• _Task directions_
A precise copy of the data is required, with every picture left out.

[Data section — start]

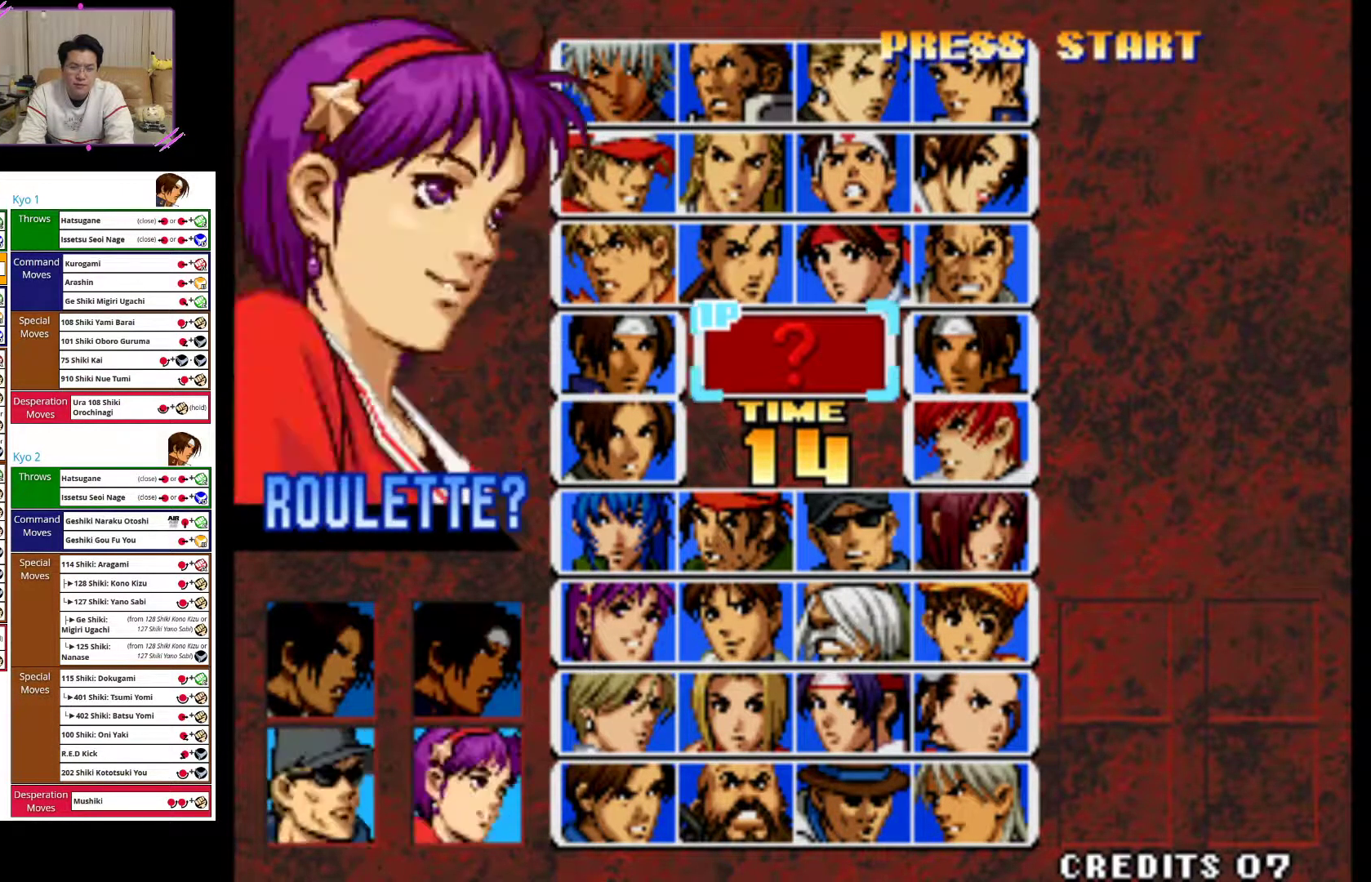
{"buttons": ["SQUARE"], "left_stick": "center", "events": [[117, "left_stick", "right"], [167, "left_stick", "center"], [483, "SQUARE", "down"]]}
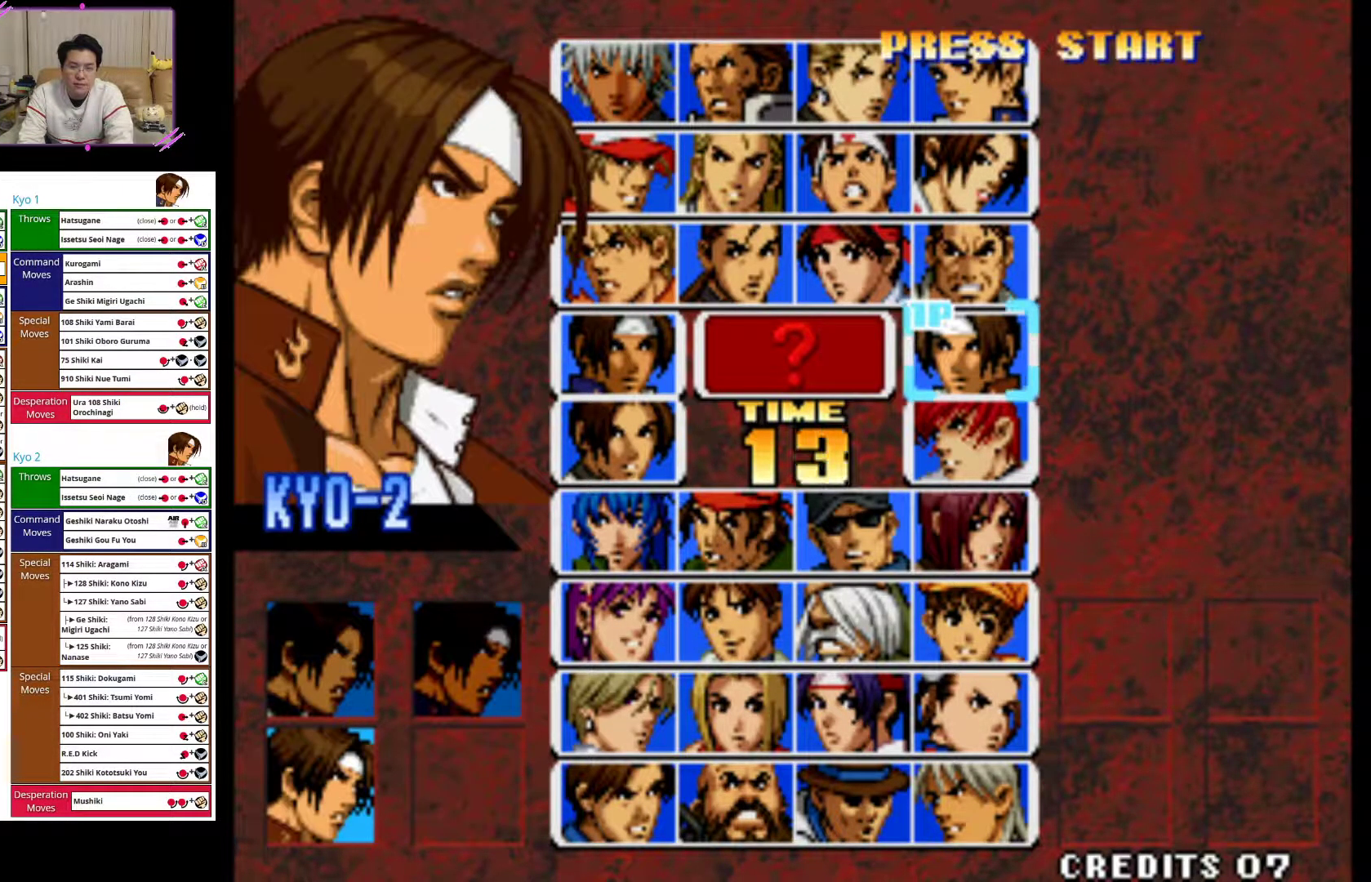
{"buttons": [], "left_stick": "center", "events": [[117, "SQUARE", "up"], [367, "left_stick", "left"], [483, "left_stick", "center"]]}
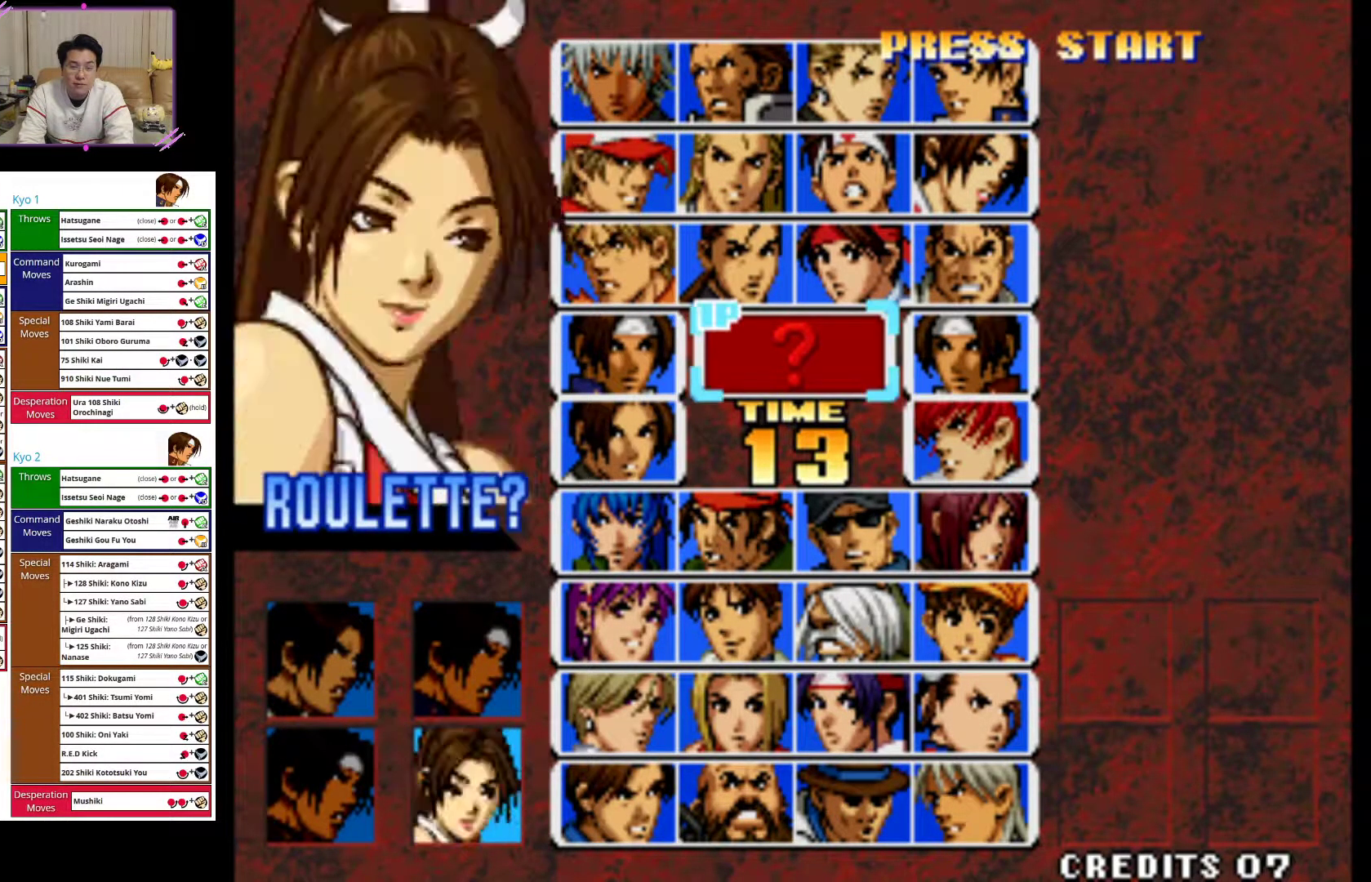
{"buttons": [], "left_stick": "center", "events": []}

[Data section — finish]

• _Reply to the task_
{"buttons": ["SQUARE"], "left_stick": "center", "events": [[117, "left_stick", "right"], [167, "left_stick", "center"], [483, "SQUARE", "down"]]}
{"buttons": [], "left_stick": "center", "events": [[117, "SQUARE", "up"], [367, "left_stick", "left"], [483, "left_stick", "center"]]}
{"buttons": [], "left_stick": "center", "events": []}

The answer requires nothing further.